* Task objective *
The expected answer is the set of lines in the data below between the line holding "hfov_deg: 5.0" and the line holding "focal_mm: 49.2", inclusive, written out exactly.

* Data for review *

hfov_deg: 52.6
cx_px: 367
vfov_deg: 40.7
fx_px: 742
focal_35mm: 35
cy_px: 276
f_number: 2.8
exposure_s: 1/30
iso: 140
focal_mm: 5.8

--

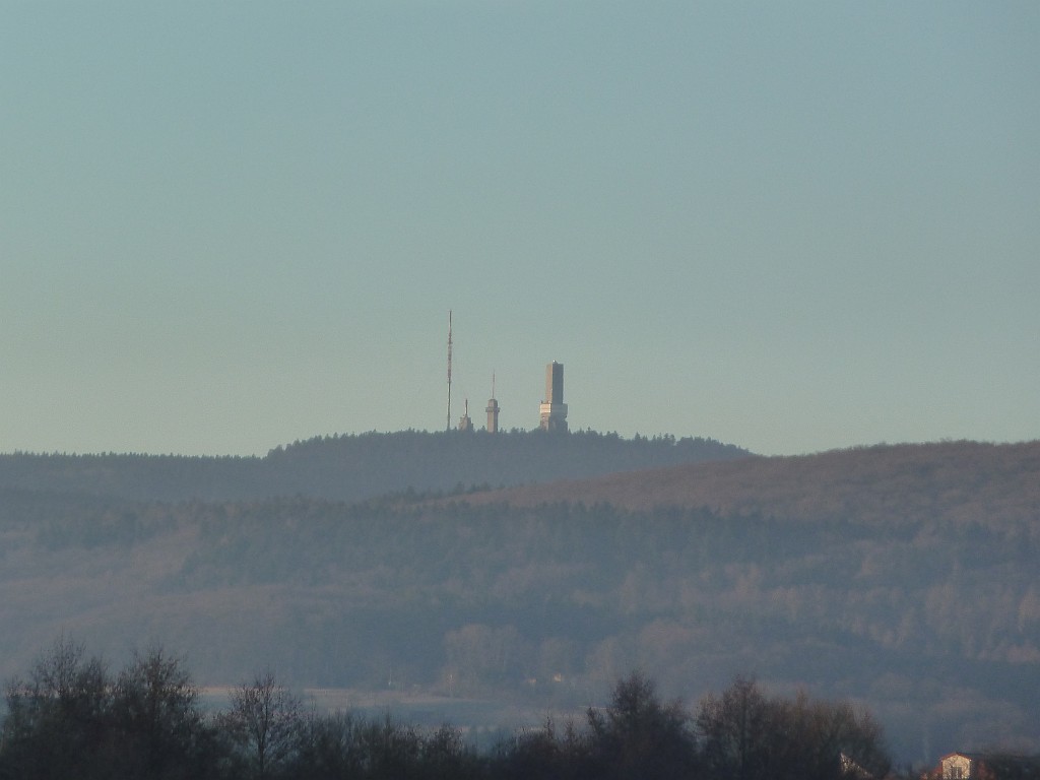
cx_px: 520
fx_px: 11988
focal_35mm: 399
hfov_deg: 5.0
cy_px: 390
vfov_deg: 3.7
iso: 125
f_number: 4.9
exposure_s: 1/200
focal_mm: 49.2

* Answer for this exercise *
hfov_deg: 5.0
cy_px: 390
vfov_deg: 3.7
iso: 125
f_number: 4.9
exposure_s: 1/200
focal_mm: 49.2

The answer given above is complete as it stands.